While she is brought back to her old home, Emily (Alexis Bledel) is brought to a new one, having already been rejected by four couples. The only couple willing to take her in is a strange one, though you wouldn’t know that from Commander Joseph Lawrence’s (Bradley Whitford) reputation as the brilliant “architect behind Gilead’s economy.” If he looks familiar, that’s because he’s Rose’s dad in “Get Out,” and apparently, he’s traded one psychologically thrilling role for another.
In this unfortunate change of setting, the writers give us a glimpse at Gilead in a larger sense. Eleanor, the Commander’s wife, reveals a dark secret in her craze: Commander Lawrence created the Colonies, the toxic wasteland Emily herself was sent to to plough through soil while waiting to die. It’s an interesting piece of information for sure, one that prompts the question: What can and will Emily do with this new discovery? Maybe it will be the push she needs to stop being so cynical and hopeless. But even the small freedoms she is allowed are under Commander Lawrence’s watchful gaze. In the living room, he pours her a glass a wine, of which Emily has a sip to get through the brutal interrogation scene that reveals that Lawrence knows everything about her, from her pre-Gilead life to her genital mutilation. The shot of Emily taking her first, small sip centers her in the middle of the room, surrounded by its darkness. The ensuing silence and the look Commander Lawrence gives her says it all: She may have new information, but he will always have all the power.
Meanwhile, while the two handmaids find themselves in old and new homes, Eden (Sydney Sweeney) runs away from hers with Isaac. Unlike June, however, when they get captured they are sentenced to death by drowning. Eden never breaks character, not even in the final moments before she dies. “Love is patient. Love is kind. It does not envy. It does not boast. It is does not dishonor others. It is not self-seeking,” she says as her last words. June, like us, rolls her eyes through her tears, and you have to wonder—what was the point? Both she and Isaac died a horrible, undeserved death, to be sure. But in a season that never even tried to build a relationship between her character and the audience, the emotions the writers try to wring out of us barely amount to anything at all. Eden might have served to show that you really can find love in a hopeless place, despite terrible consequences (“I think in this place you grab love wherever you can find it,” June whispered to her, no doubt solidifying Eden’s decision to run away), but wasn’t that what June and Nick’s relationship was meant to do? She might have been a plot device to thaw Serena’s heart, the pious pseudo-companion who embodied everything Serena wished June to be: dutiful, compliant, meek. After all, besides Eden’s mother, Serena looked the most devastated during and after her execution. But then, isn’t baby Nicole doing that well enough? Or maybe she’s meant to push Nick (Max Minghella) into some much needed character development. Based on Minghella’s lackluster performance, however, even that is hard to imagine. (Seriously, especially when juxtaposed with the remaining actors’ stellar performances, Minghella’s sticks out like a sore thumb.)
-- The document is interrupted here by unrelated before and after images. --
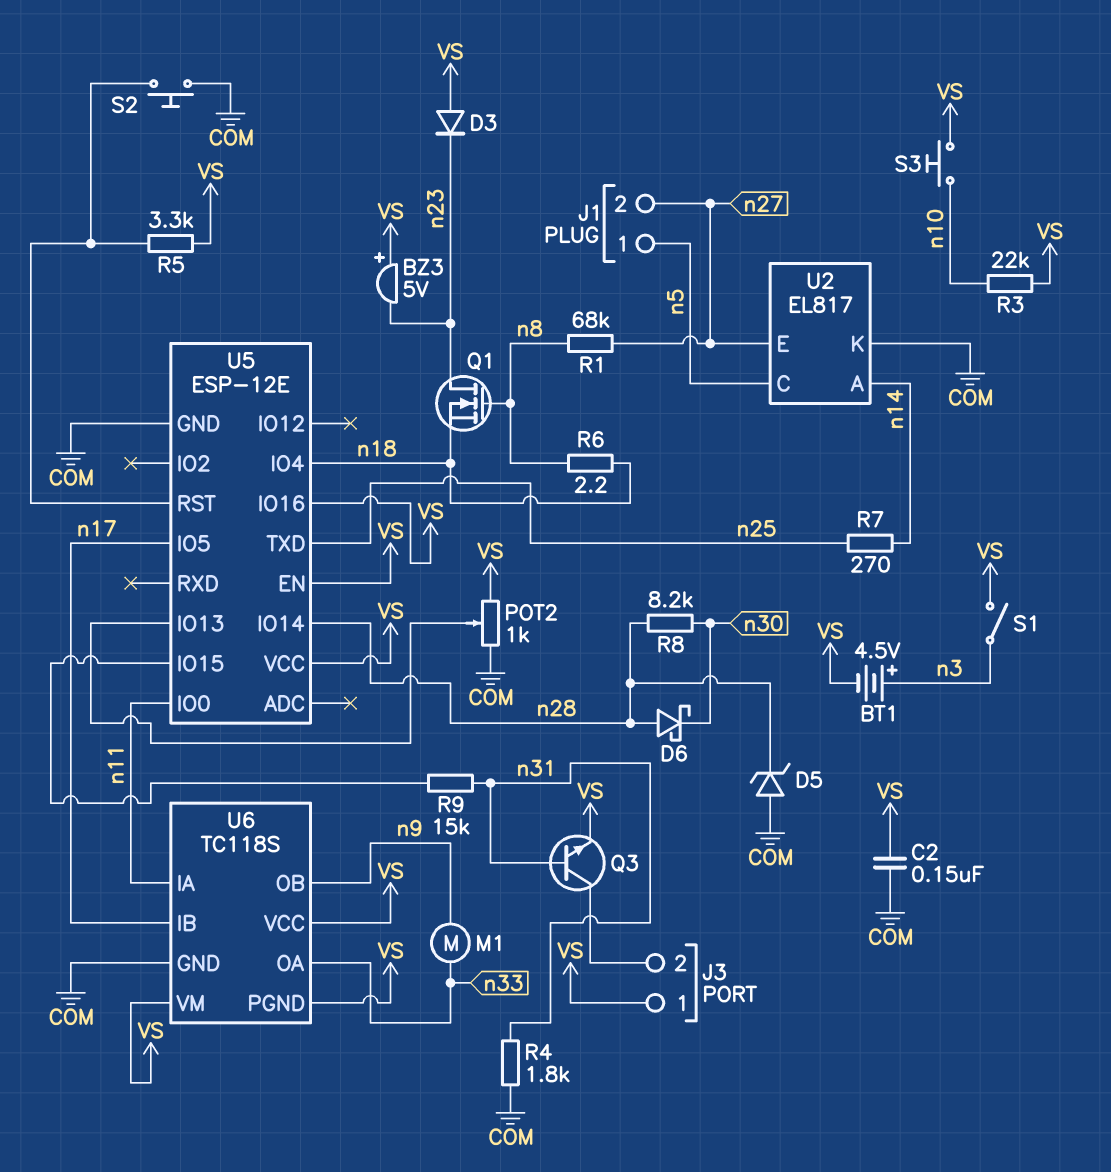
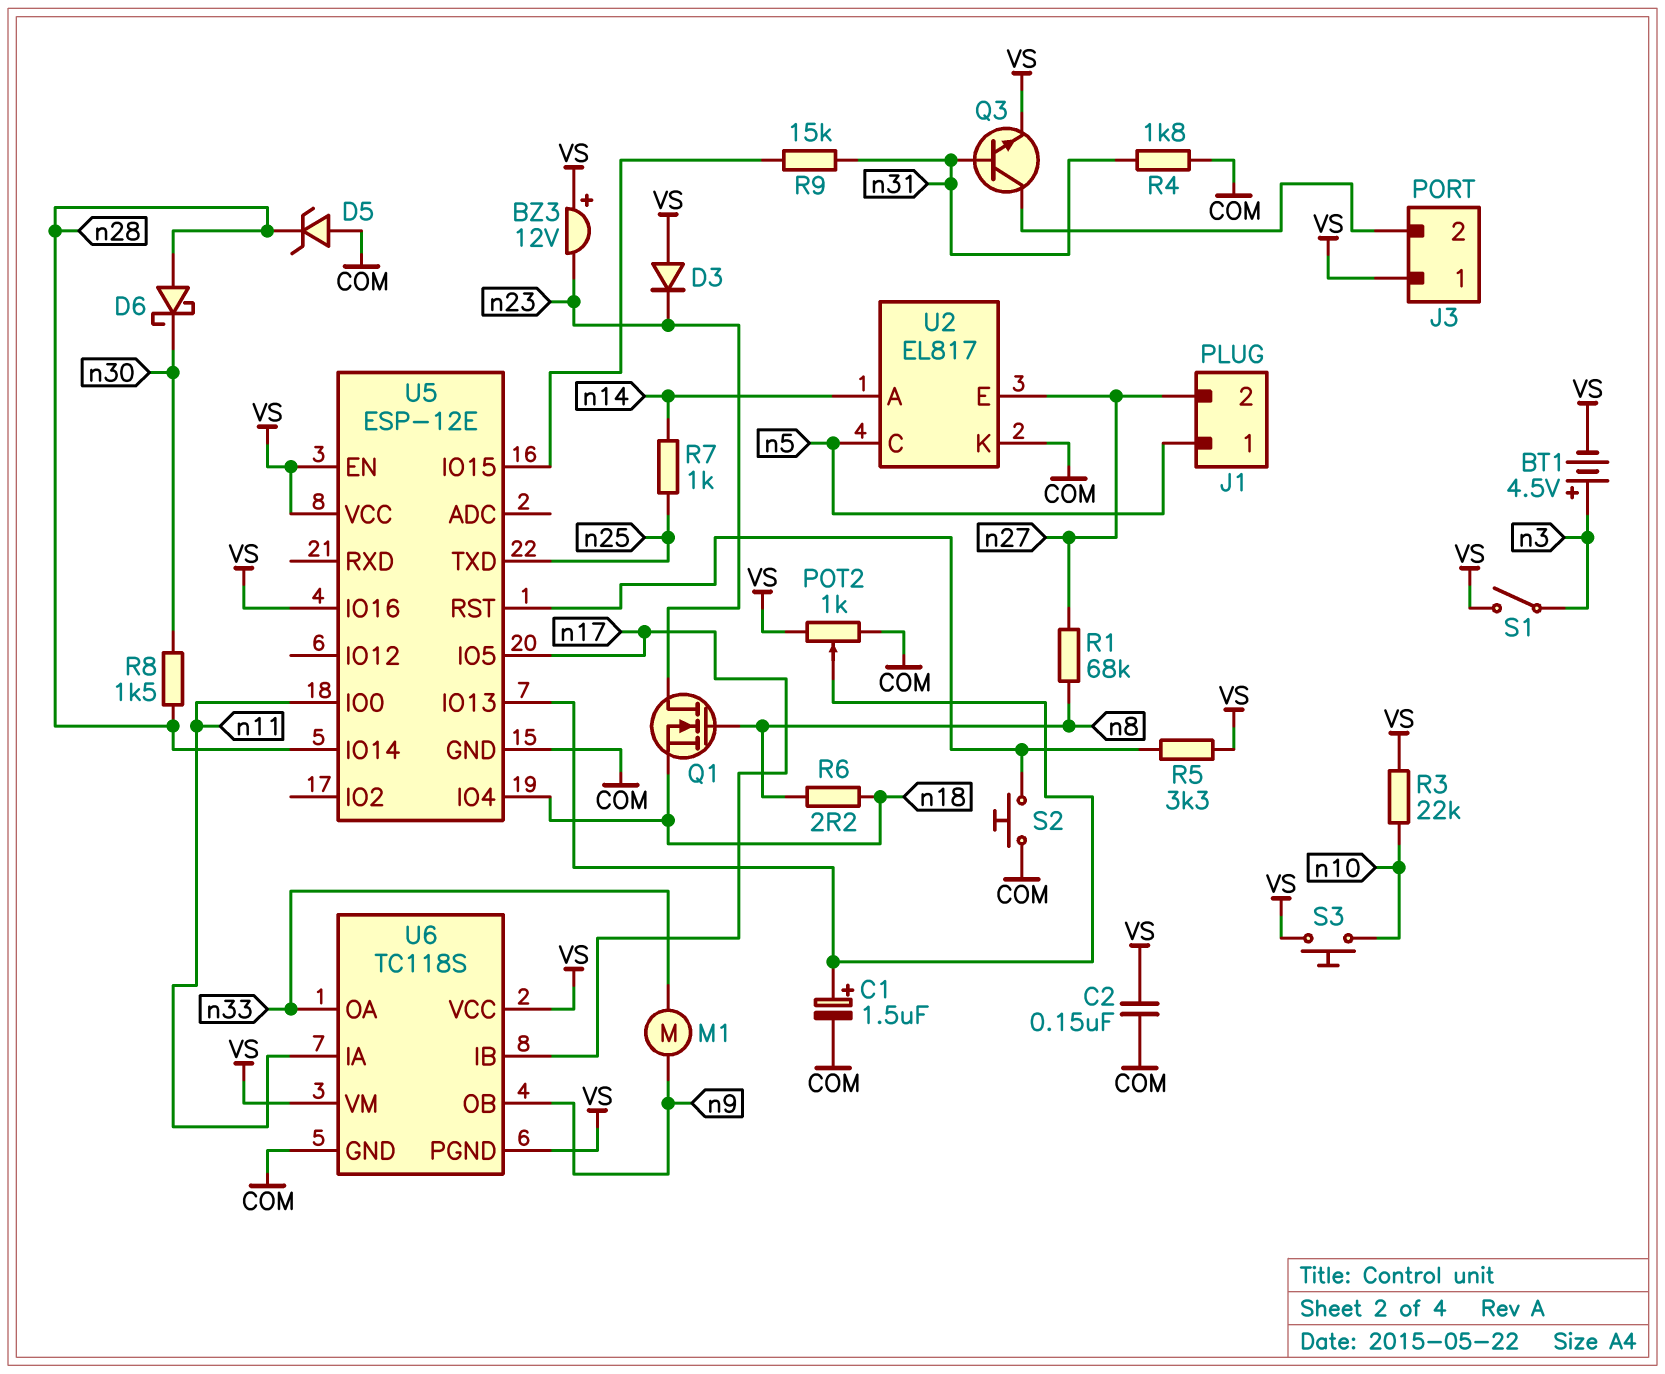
BZ3: buzzer 5V (plus VS, minus n23) -> buzzer 12V (plus VS, minus n23)
C1: none -> 1.5uF (plus U5/IO13, minus COM)
R7: 270 (n14, n25) -> 1k (n14, n25)
R8: 8.2k (n28, n30) -> 1.5k (n28, n30)

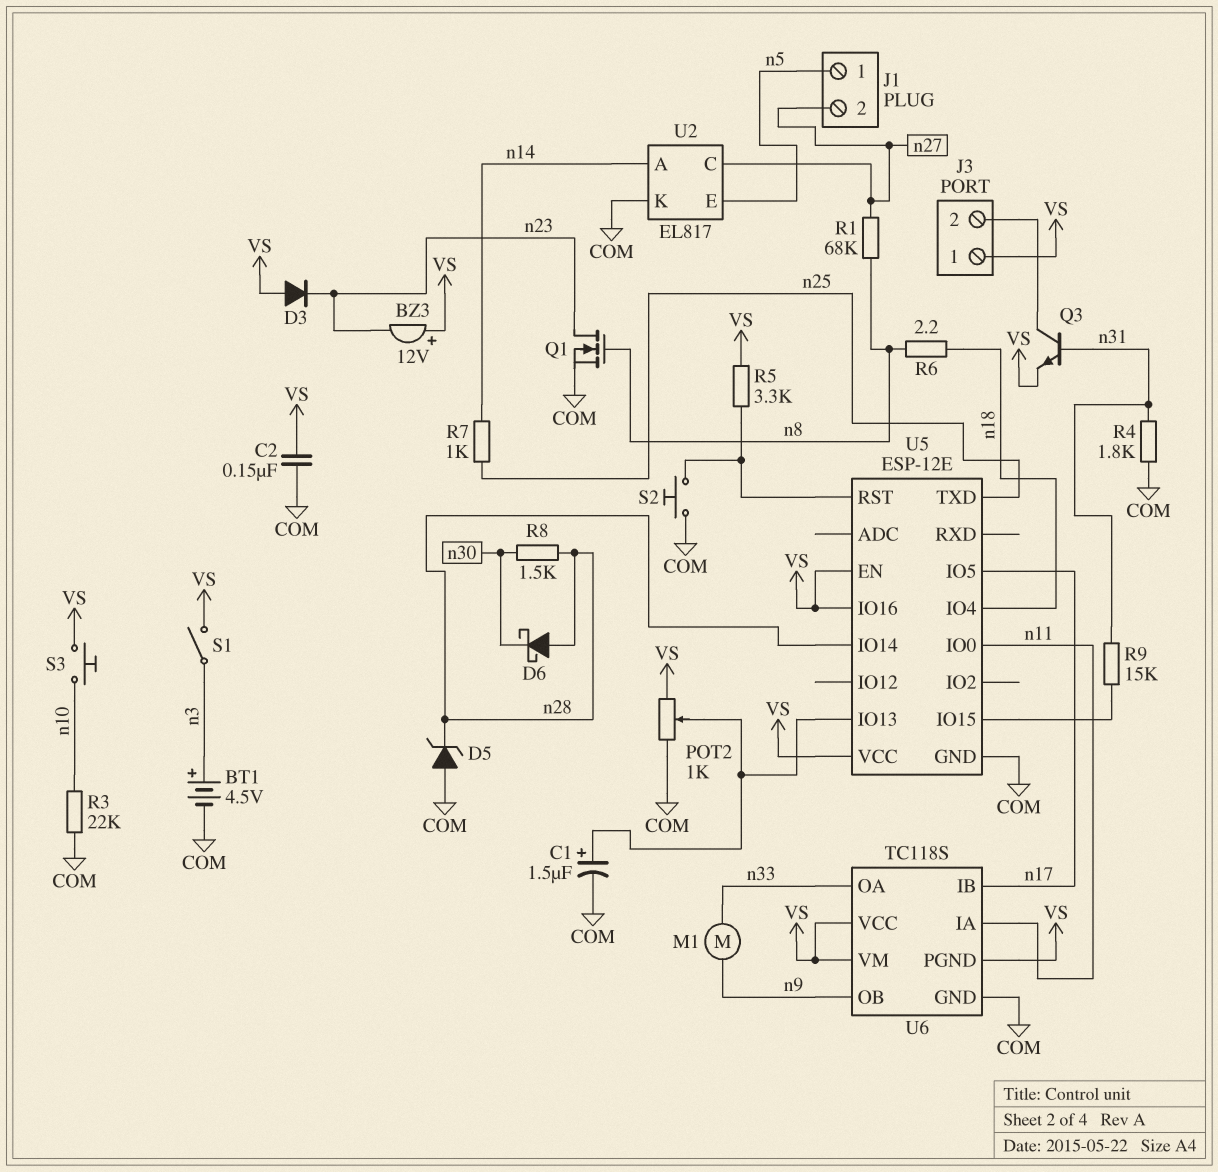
BT1: 4.5V (plus n3, minus VS) -> 4.5V (plus n3, minus COM)
Q1: NMOS (G n8, D n23, S n18) -> NMOS (G n8, D n23, S COM)
R3: 22k (VS, n10) -> 22k (COM, n10)
U2 pin C: n5 -> n27
U2 pin E: n27 -> n5

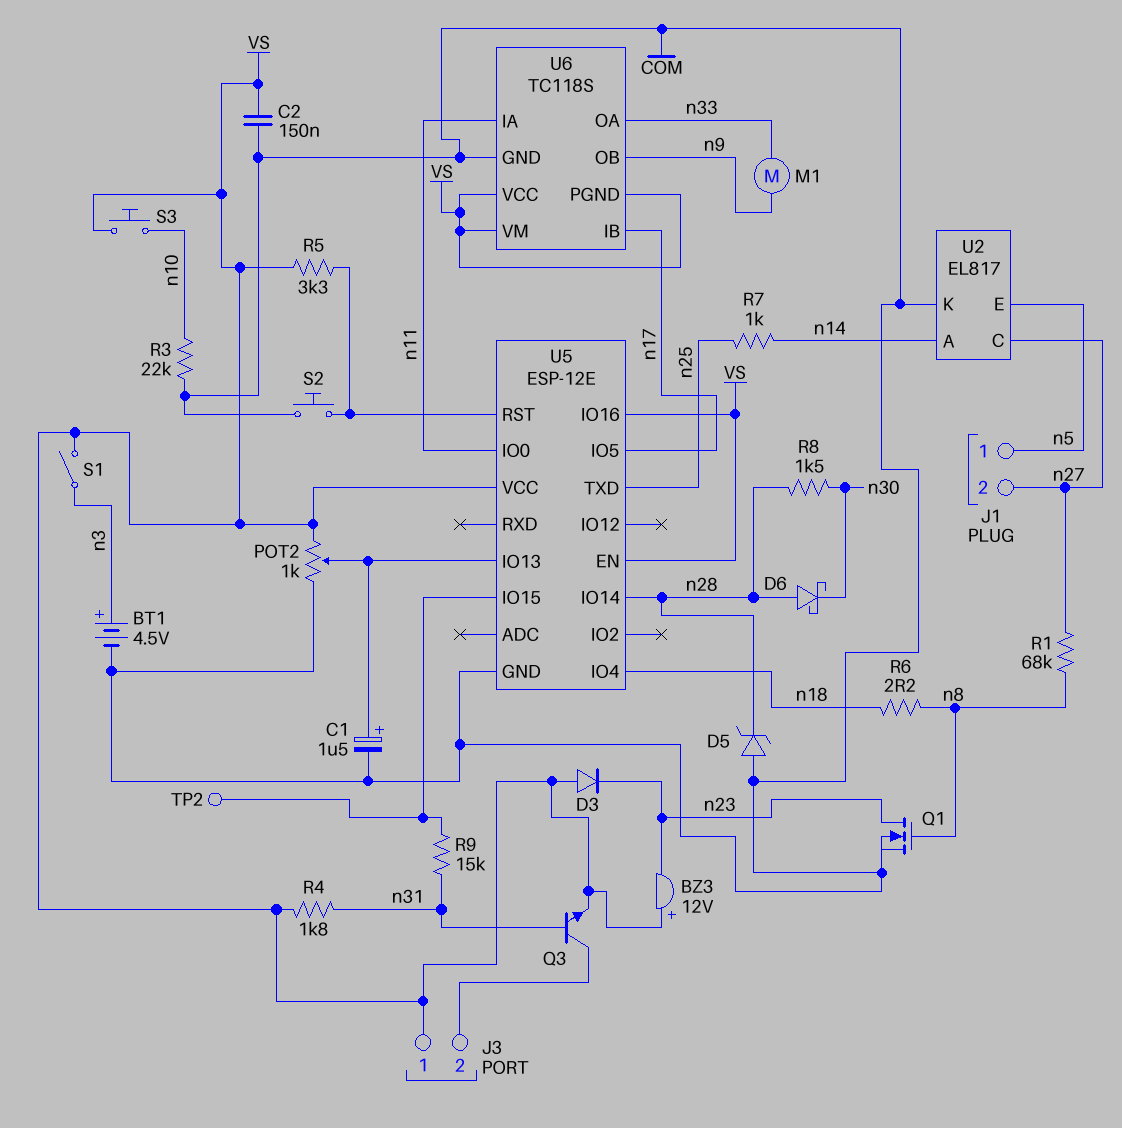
R4: 1.8k (COM, n31) -> 1.8k (VS, n31)
TP2: none -> test point (U5/IO15)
What’s more, as in “The Last Ceremony,” June gets a brief reunion with her daughter and is even allowed to breastfeed her for the first time when Serena allows her to. One could ascribe it to a mother’s desperation—Serena even tried breastfeeding Baby Nicole herself—or a change of heart set in motion by her grief over Eden’s death. But for a woman who held down her heavily pregnant, forced surrogate while her husband raped her in order to induce labor; who taunted said surrogate with the cruelest glimpse at the daughter she hadn’t seen in three years as a warning; who wouldn’t even let her touch the child she had just given birth to, it doesn’t fit in with the image the writers have painted of Serena. In a season full of inconsistencies, the bar is not set high for where the finale may take us.